§ Task input:
___

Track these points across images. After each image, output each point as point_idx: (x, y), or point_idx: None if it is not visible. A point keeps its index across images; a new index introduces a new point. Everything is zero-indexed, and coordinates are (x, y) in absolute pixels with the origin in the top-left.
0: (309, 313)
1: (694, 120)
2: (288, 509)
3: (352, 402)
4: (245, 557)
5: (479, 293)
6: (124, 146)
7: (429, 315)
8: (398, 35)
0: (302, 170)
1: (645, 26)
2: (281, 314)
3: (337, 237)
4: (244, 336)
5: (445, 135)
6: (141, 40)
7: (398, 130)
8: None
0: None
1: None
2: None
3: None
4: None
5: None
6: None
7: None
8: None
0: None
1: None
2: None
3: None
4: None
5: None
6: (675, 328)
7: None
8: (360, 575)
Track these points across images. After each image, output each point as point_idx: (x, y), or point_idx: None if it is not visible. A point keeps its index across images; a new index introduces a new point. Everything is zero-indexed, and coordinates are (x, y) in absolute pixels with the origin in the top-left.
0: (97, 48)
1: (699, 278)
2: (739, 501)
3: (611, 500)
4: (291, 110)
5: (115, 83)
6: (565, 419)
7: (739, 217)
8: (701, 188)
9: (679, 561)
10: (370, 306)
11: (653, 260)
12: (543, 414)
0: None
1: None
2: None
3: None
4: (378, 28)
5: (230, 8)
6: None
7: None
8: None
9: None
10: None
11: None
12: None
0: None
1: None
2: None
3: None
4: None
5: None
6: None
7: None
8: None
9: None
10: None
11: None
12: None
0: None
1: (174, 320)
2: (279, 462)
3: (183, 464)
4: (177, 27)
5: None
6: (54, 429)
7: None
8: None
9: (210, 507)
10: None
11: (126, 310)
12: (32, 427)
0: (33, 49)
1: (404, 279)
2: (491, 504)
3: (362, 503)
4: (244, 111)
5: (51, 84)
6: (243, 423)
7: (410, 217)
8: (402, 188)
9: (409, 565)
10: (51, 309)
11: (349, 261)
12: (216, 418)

___

Copy out the entire listing above, reproducing every line without any change.

Track these points across images. After each image, output each point as point_idx: (x, y), or point_idx: None if it is not visible. A point keeps its index across images; a new index introduces a new point. Everything is zero-indexed, and coordinates are (x, y) in absolute pixels with the origin in the top-left.
0: (309, 313)
1: (694, 120)
2: (288, 509)
3: (352, 402)
4: (245, 557)
5: (479, 293)
6: (124, 146)
7: (429, 315)
8: (398, 35)
0: (302, 170)
1: (645, 26)
2: (281, 314)
3: (337, 237)
4: (244, 336)
5: (445, 135)
6: (141, 40)
7: (398, 130)
8: None
0: None
1: None
2: None
3: None
4: None
5: None
6: None
7: None
8: None
0: None
1: None
2: None
3: None
4: None
5: None
6: (675, 328)
7: None
8: (360, 575)
Track these points across images. After each image, output each point as point_idx: (x, y), or point_idx: None if it is not visible. A point keeps its index across images; a new index introduces a new point. Everything is zero-indexed, and coordinates are (x, y) in absolute pixels with the origin in the top-left.
0: (97, 48)
1: (699, 278)
2: (739, 501)
3: (611, 500)
4: (291, 110)
5: (115, 83)
6: (565, 419)
7: (739, 217)
8: (701, 188)
9: (679, 561)
10: (370, 306)
11: (653, 260)
12: (543, 414)
0: None
1: None
2: None
3: None
4: (378, 28)
5: (230, 8)
6: None
7: None
8: None
9: None
10: None
11: None
12: None
0: None
1: None
2: None
3: None
4: None
5: None
6: None
7: None
8: None
9: None
10: None
11: None
12: None
0: None
1: (174, 320)
2: (279, 462)
3: (183, 464)
4: (177, 27)
5: None
6: (54, 429)
7: None
8: None
9: (210, 507)
10: None
11: (126, 310)
12: (32, 427)
0: (33, 49)
1: (404, 279)
2: (491, 504)
3: (362, 503)
4: (244, 111)
5: (51, 84)
6: (243, 423)
7: (410, 217)
8: (402, 188)
9: (409, 565)
10: (51, 309)
11: (349, 261)
12: (216, 418)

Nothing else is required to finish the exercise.